The reconstruction API automatically discovers the decomposition type (Singular Value Decomposition or Eigen Decomposition) by the group name. You may reconstruct matrices manually, but you should be careful: The reconstruction depends on decomposition type and dimensionality. The following snippet outlines the manual reconstruction of a single measurement of water vapour's averaging kernel.

from netCDF4 import Dataset
from iasi import Composition

# get required data
dataset = Dataset('/path/to/compressed/netcdf/file.nc')
# number of levels for first measurment
nol = dataset['atm_nol'][0]
# get decomposition components for first measurement
U = dataset['state/WV/avk/U'][0]
s = dataset['state/WV/avk/s'][0]
Vh = dataset['state/WV/avk/Vh'][0]

# reconstruct kernel matrix
rc = (U * s).dot(Vh)
# or in case of noise matrix
# rc = (Q * a).dot(Q.T)

print('Reconstructed kernel shape (single event):', rc.shape)

d = dataset.dimensions['atmospheric_grid_levels'].size
# reconstruct four matrices from single matrix
rc = np.array([
    [rc[0:nol + 0, 0:nol + 0], rc[d:d + nol, 0:nol + 0]],
    [rc[0:nol + 0, d:d + nol], rc[d:d + nol, d:d + nol]]
])

print('Reconstructed kernel after reshape (single event):', rc.shape)

To avoid pitfalls we recommend using the iasi.Composition module!

Task Execution

This project manages processing of files with Luigi.

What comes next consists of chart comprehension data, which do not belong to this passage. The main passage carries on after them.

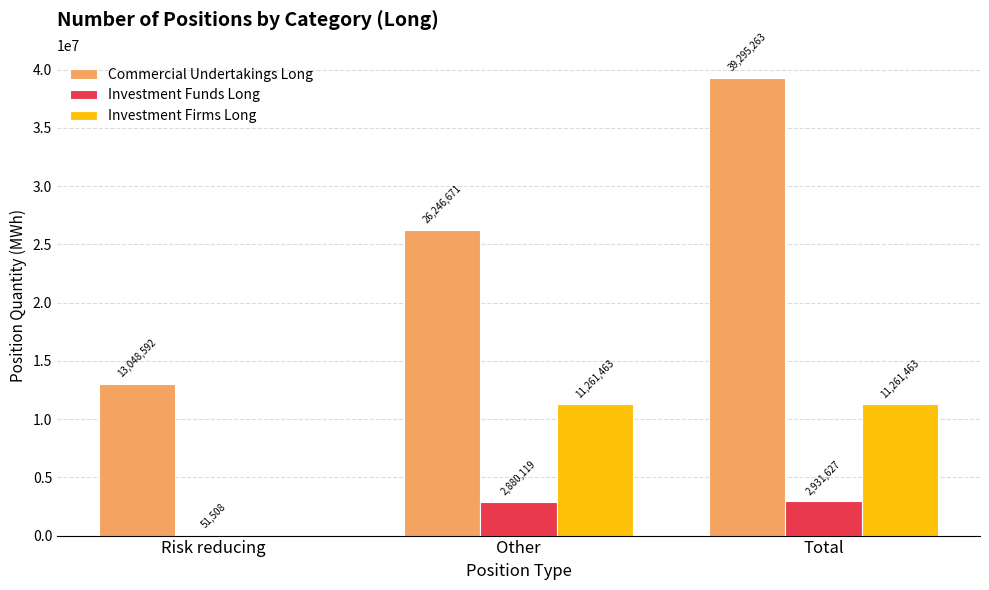

What is the sum of all Investment Funds Long values?

5863254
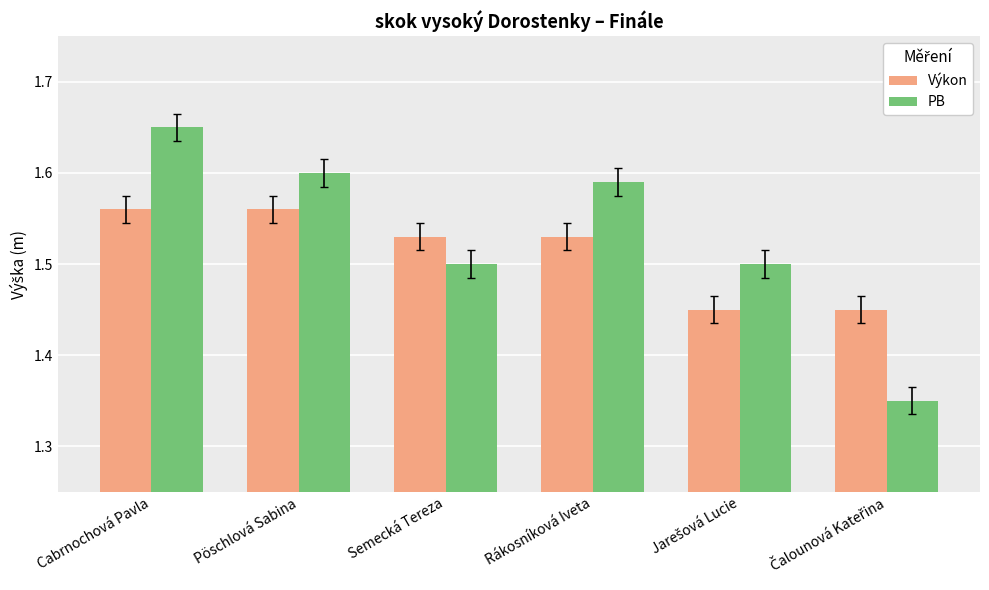

Which category has the highest value across all series?

Cabrnochová Pavla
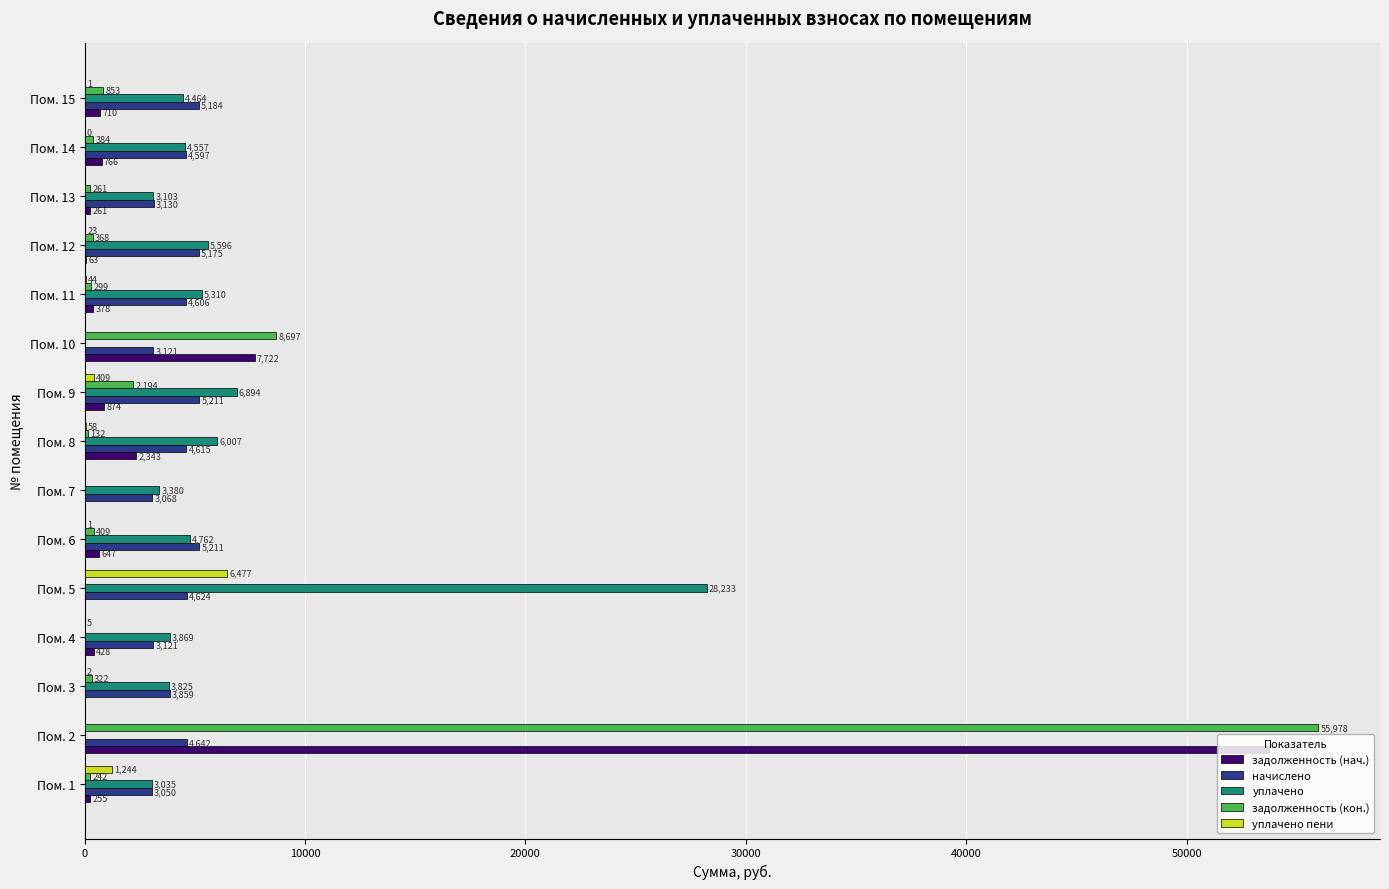

Which category has the highest value across all series?

Пом. 2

Processing steps are implemented as Luigi Tasks. For task execution you need the luigi task scheduler, which can be started typing

luigid --logdir luigi-logs --background

The luigi scheduler backend should be available at http://localhost:8082/. You can stop luigi with killall luigid. For testing purpose you can also pass --local-scheduler as a task parameter. Luigi configuration settings are in luigi.cfg

For further details have a look at the Luigi Documentation.

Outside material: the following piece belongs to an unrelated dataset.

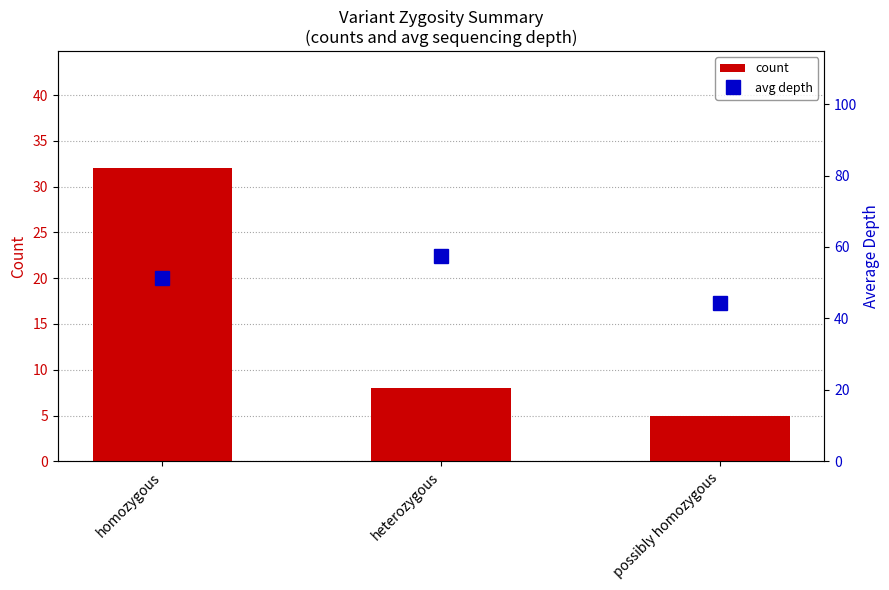

What position from the left is homozygous?

1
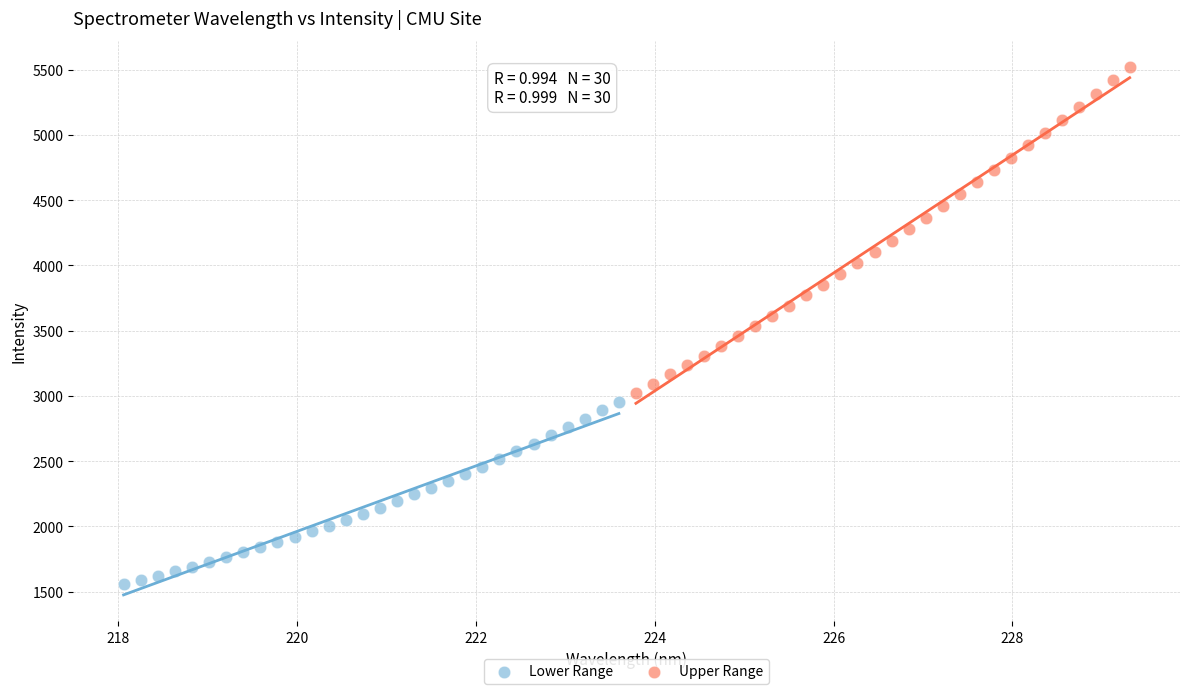

Which series has the largest Y range (max minus min)?

Upper Range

Decompression of a Dataset

Using command line interface

python -m luigi --module iasi DecompressDataset \
    --file ./test/resources/MOTIV-single-event-compressed.nc \
    --dst ./data \
    [--local-scheduler] \
    [--workers 1]

Using python module

import luigi
from iasi import DecompressDataset
task = DecompressDataset(file='test/resources/MOTIV-single-event-compressed.nc', dst='data')
luigi.build([task], local_scheduler=True, workers=1)

Decompressing multiple files

import glob
import luigi
from iasi import DecompressDataset

files = glob.glob('src/of/files/*.nc')
tasks = [DecompressDataset(file=file, dst='data') for file in files]
luigi.build(tasks, local_scheduler=True, workers=1)

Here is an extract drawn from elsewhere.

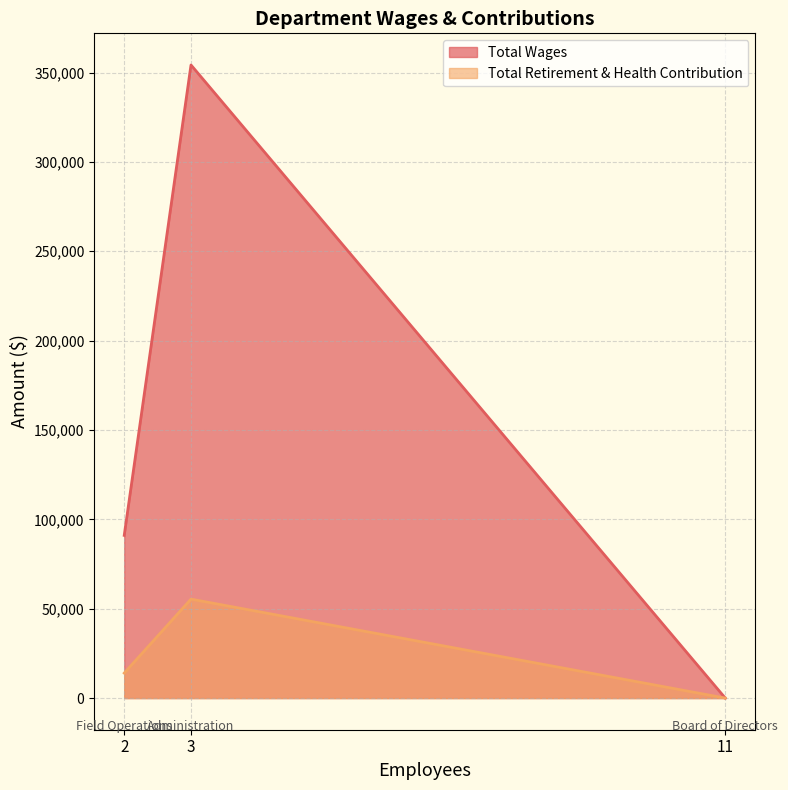

At which label does Total Wages first exceed 91025?

Administration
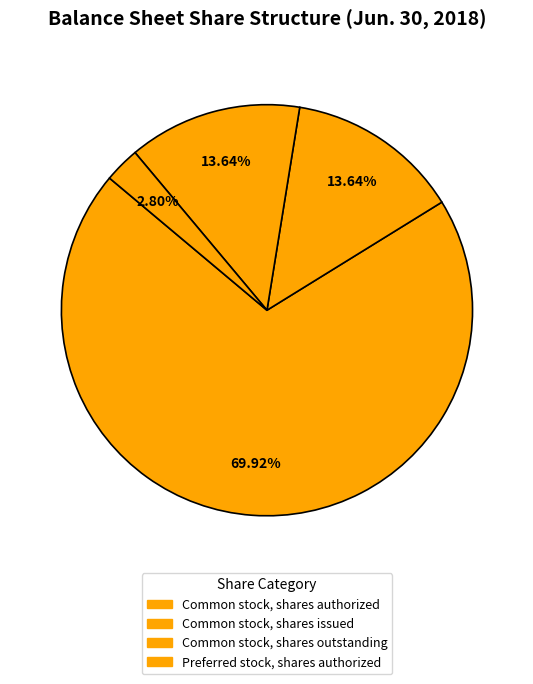

How many segments does this pie chart have?

4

If you pass the boolean parameter compress-upstream, the file specified with file is first compressed and then decompressed.

Compression of a Dataset

Using command line interface

python -m luigi --module iasi CompressDataset \
    --file ./test/resources/MOTIV-single-event.nc \
    --dst ./data \
    [--local-scheduler] \
    [--workers 1]

Using python module

import luigi
from iasi import CompressDataset
task = CompressDataset(file='test/resources/MOTIV-single-event.nc', dst='data')
luigi.build([task], local_scheduler=True, workers=1)

For compression of multiple files have a look at slurm compression script. Warning: If you run many tasks on multiple nodes, the central luigi scheduler may be overloaded. As a workaround you can use the local scheduler. But in this case you have to take care for splitting date into chunks since there is no central component coordinating multiple compute node.

Common Task Parameters

  • --file: file to process
  • --dst: destination directory for task output
  • --force: delete task output and execute again
  • --force-upstream: delete all intermediate task output (excluding --file)
  • --log-file: log task output to a file into destination directory (log file is automatically created)

Analysis

Setup

Analysis of data requires conda setup (pip will not work):

  1. Create conda environment: conda env create -f environment.yml
  2. Activate conda environment: conda activate iasi
  3. (Optional) run analysis specific tests: python -m unittest discover -v -s ./test -p 'analysis*.py'

Clustering

The pipeline.py file provides an example for spatio-temporal clustering. With analysis.data.GeographicArea, you can specifiy the geographic extent of your analysis. By running the file

python pipeline.py

you receive something link this (depending on input data):

images/hdbscan.png

Grid Search

For quantitative analysis, you can perform GridSearch using grid_search.py:

python grid_search.py

Analogous to compression, analysis.aggregation.AggregateClusterStatistics is a luigi task that collects all clustered results in a CSV including among others Davies-Bouldin Index , Silhoutte Index and DBCV (for HDBSCAN). As shown in the example, you can pass custom parameters to the clustering algorithm as well as to the feature scaler.